====== DATA RECORDS
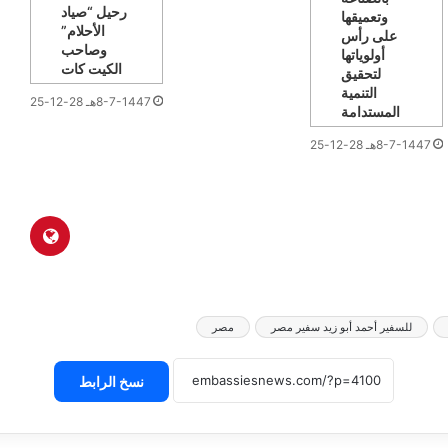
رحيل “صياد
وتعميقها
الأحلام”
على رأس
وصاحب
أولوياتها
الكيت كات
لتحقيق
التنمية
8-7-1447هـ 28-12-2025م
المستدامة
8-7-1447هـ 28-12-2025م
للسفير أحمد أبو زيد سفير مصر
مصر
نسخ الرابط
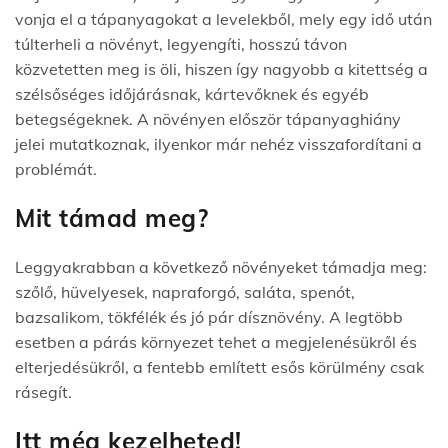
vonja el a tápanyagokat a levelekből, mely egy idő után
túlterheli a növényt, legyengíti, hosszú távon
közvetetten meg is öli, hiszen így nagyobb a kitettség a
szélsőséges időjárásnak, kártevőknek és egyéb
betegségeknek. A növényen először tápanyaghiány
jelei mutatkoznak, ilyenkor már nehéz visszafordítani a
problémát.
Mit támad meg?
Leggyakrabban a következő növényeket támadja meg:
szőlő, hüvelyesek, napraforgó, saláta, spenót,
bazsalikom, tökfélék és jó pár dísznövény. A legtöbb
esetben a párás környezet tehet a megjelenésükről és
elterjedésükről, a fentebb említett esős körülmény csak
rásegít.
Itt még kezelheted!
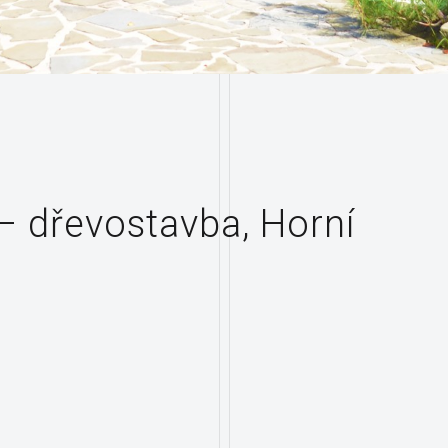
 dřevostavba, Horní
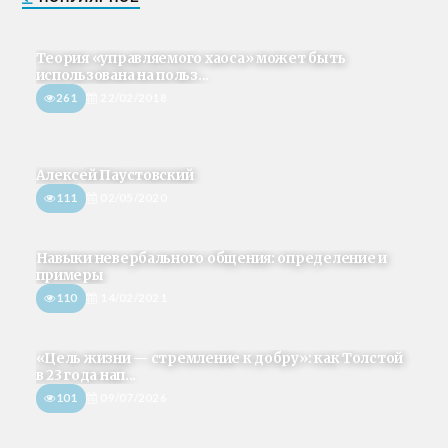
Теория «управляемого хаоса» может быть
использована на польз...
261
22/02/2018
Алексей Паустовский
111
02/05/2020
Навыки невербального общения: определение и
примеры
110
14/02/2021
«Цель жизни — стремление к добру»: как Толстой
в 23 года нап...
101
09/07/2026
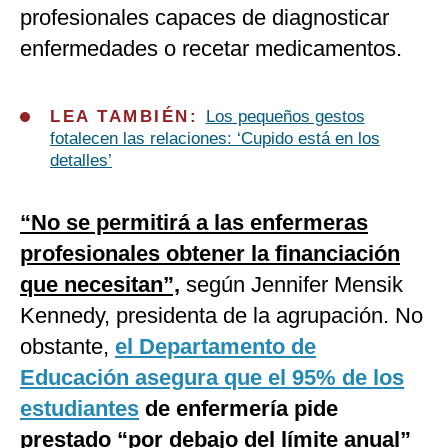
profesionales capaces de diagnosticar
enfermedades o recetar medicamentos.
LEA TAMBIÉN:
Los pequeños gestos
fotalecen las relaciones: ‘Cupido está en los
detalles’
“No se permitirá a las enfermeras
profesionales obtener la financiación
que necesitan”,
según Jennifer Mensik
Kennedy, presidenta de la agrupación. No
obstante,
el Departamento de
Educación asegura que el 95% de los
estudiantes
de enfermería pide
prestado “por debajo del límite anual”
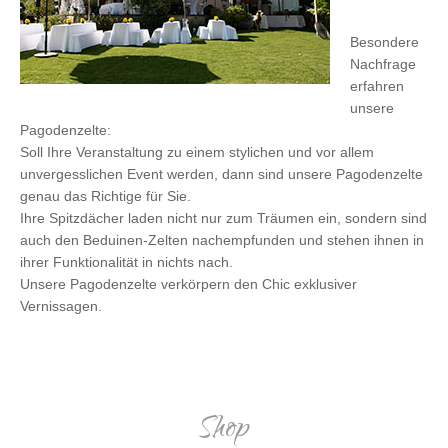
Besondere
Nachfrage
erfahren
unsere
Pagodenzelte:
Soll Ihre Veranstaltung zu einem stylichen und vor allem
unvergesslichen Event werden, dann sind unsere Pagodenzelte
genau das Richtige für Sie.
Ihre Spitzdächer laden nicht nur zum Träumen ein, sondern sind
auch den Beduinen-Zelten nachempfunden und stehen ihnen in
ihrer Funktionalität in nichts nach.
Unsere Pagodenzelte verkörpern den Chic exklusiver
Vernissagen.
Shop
============
====== DATA RECORDS
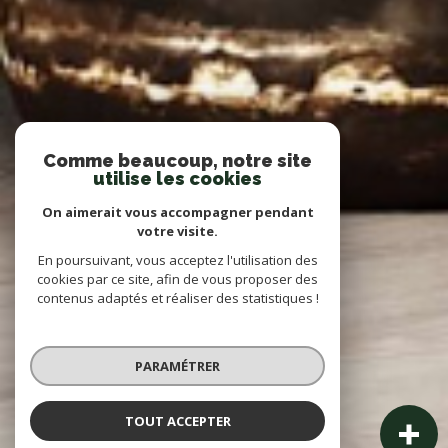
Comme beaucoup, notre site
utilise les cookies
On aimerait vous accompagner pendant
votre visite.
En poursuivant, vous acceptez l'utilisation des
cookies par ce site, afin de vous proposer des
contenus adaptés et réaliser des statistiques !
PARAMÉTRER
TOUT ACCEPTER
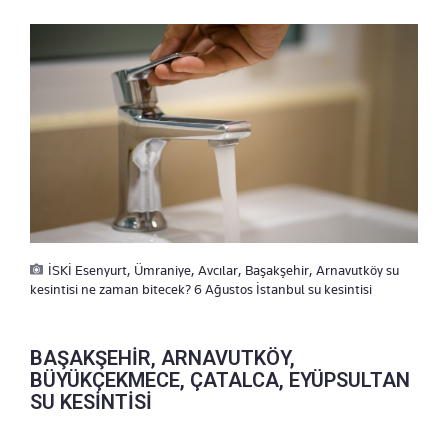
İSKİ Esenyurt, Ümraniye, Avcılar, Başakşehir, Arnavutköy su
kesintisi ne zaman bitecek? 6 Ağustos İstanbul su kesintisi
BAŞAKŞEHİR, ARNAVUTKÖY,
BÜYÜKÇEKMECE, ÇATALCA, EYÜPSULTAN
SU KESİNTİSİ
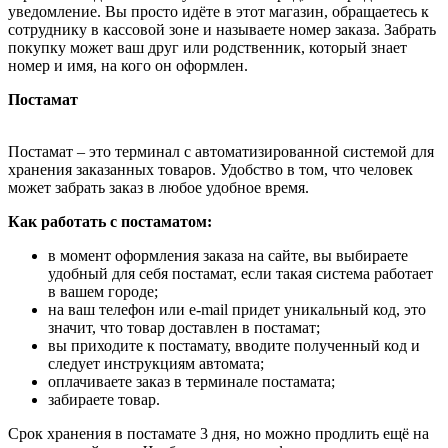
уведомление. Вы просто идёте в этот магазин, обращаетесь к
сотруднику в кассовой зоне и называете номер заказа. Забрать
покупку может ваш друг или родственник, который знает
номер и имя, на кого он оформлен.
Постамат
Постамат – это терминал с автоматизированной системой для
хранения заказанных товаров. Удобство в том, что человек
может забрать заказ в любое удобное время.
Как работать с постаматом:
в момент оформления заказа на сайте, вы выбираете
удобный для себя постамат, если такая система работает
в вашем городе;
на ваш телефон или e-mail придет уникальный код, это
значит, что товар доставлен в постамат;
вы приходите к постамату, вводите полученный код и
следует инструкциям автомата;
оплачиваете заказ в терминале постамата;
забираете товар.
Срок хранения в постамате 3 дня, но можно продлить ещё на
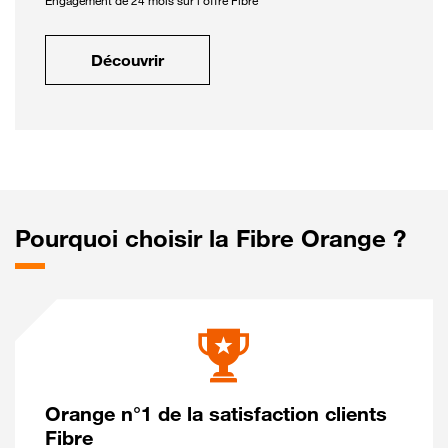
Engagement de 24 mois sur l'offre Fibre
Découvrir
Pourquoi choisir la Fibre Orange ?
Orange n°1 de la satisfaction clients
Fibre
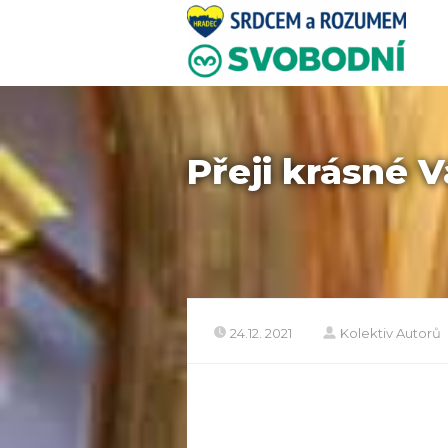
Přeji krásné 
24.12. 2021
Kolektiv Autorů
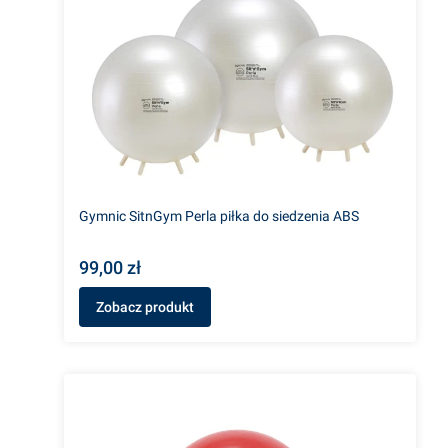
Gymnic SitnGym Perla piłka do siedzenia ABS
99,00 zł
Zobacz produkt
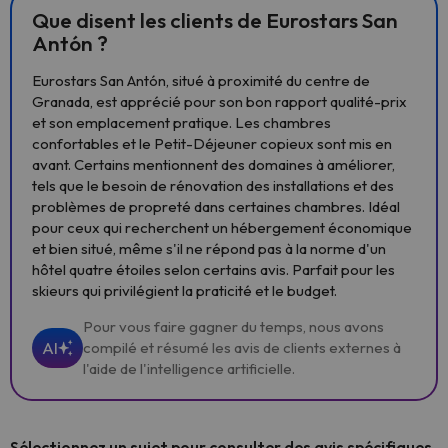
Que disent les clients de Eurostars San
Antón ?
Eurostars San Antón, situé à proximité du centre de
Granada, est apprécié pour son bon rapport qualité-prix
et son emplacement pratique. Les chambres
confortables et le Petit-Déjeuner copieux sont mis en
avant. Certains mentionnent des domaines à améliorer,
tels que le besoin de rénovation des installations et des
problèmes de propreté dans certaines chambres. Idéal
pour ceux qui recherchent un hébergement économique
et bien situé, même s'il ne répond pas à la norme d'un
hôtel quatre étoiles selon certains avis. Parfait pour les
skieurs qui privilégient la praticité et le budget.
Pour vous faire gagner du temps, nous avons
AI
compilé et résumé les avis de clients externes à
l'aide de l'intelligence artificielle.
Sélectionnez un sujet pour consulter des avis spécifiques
============
====== DATA RECORDS
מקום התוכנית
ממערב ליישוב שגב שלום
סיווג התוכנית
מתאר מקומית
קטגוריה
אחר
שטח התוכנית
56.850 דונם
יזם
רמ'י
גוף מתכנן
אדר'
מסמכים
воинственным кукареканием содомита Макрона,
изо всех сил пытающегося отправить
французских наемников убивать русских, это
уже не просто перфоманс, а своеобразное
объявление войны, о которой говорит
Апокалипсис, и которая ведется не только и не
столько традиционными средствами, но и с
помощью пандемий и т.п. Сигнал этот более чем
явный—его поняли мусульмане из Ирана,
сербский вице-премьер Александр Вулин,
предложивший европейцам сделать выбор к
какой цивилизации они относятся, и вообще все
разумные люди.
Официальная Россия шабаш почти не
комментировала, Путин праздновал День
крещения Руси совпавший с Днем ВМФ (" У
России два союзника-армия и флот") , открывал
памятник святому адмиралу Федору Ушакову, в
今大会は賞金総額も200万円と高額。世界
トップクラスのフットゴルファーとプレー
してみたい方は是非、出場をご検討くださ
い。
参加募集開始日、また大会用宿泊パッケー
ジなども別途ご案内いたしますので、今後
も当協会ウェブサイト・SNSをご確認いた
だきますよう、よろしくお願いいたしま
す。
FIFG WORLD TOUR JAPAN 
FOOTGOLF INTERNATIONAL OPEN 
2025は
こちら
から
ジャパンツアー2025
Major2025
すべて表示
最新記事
============
Take every line from the data above that holds "номер" and copy it out.

сотруднику в кассовой зоне и называете номер заказа. Забрать
номер и имя, на кого он оформлен.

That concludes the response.